将肾上腺尤因肉瘤病例正文中从“儿童肾上腺的尤因肉瘤/外周原始神经外胚层肿瘤”到“Dis. 2018 May;12(3):190-192.”的这一段重新写出，并把其中的“儿童”改为“小儿”。

## 正文
┌──
儿童肾上腺的尤因肉瘤/外周原始神经外胚层肿瘤
Ewing Sarcoma/Peripheral Primitive Neuroectodermal Tumor in the Adrenal Gland of a Child.
作者信息
Goudarzipour Kourosh, Farahmandi Farzaneh, Mohammadi Ahmad, Taherian Reza
机构信息
Student Research Committee, School of Medicine, Shahid Beheshti University of Medical Sciences, Tehran, Iran.
出版信息
Iran J Kidney Dis. 2018 May;12(3):190-192.
Ewing sarcoma/peripheral primitive neuroectodermal tumor (ES/PNET) typically occurs in long or flat bones, soft tissues, or less often, solid organs. Ewing sarcoma/peripheral primitive neuroectodermal tumor arising from the adrenal gland is extremely rare, especially in children, and only limited cases are reported previously. Herein, we review a case of a 22-month-old girl who presented to our department with abdominal pain, bulging of the left flank, and a nonfunctioning adrenal lesion which was found to be an adrenal ES/PNET. The patient was successfully treated with surgery and adjuvant chemotherapy. Since delayed diagnosis may result in metastatic lesions, this case underscores the importance of considering ES/PNET in the differential diagnosis of large adrenal masses.
└──
## 给定数据
┌──
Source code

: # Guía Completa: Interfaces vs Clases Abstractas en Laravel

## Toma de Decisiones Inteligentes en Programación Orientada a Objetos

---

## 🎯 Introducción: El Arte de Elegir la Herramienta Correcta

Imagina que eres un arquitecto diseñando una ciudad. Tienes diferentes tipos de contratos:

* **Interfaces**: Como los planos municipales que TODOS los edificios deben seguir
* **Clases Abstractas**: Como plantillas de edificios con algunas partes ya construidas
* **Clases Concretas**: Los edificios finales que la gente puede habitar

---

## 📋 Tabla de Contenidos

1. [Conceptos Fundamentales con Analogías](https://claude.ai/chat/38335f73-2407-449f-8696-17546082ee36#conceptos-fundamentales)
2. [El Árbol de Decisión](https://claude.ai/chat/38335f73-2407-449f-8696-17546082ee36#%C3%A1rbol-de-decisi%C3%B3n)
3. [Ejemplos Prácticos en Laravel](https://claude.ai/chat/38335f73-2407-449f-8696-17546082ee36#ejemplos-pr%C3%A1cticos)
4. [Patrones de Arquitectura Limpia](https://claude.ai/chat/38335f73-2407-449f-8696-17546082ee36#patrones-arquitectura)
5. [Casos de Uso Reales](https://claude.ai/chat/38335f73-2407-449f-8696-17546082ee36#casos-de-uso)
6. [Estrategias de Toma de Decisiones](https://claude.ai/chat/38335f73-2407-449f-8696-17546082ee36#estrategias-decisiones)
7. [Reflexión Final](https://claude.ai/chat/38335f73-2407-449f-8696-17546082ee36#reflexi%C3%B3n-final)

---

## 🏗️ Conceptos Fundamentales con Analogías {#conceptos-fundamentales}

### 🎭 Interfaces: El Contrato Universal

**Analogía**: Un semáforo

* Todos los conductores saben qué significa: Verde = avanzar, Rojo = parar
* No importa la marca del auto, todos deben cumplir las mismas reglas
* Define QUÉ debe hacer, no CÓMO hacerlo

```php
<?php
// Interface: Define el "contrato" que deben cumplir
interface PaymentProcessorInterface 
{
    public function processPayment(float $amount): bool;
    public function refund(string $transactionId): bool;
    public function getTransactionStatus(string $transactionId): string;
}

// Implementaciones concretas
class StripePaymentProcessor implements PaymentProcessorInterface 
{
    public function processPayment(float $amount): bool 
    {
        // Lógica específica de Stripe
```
└──
## 作答
小儿肾上腺的尤因肉瘤/外周原始神经外胚层肿瘤
Ewing Sarcoma/Peripheral Primitive Neuroectodermal Tumor in the Adrenal Gland of a Child.
作者信息
Goudarzipour Kourosh, Farahmandi Farzaneh, Mohammadi Ahmad, Taherian Reza
机构信息
Student Research Committee, School of Medicine, Shahid Beheshti University of Medical Sciences, Tehran, Iran.
出版信息
Iran J Kidney Dis. 2018 May;12(3):190-192.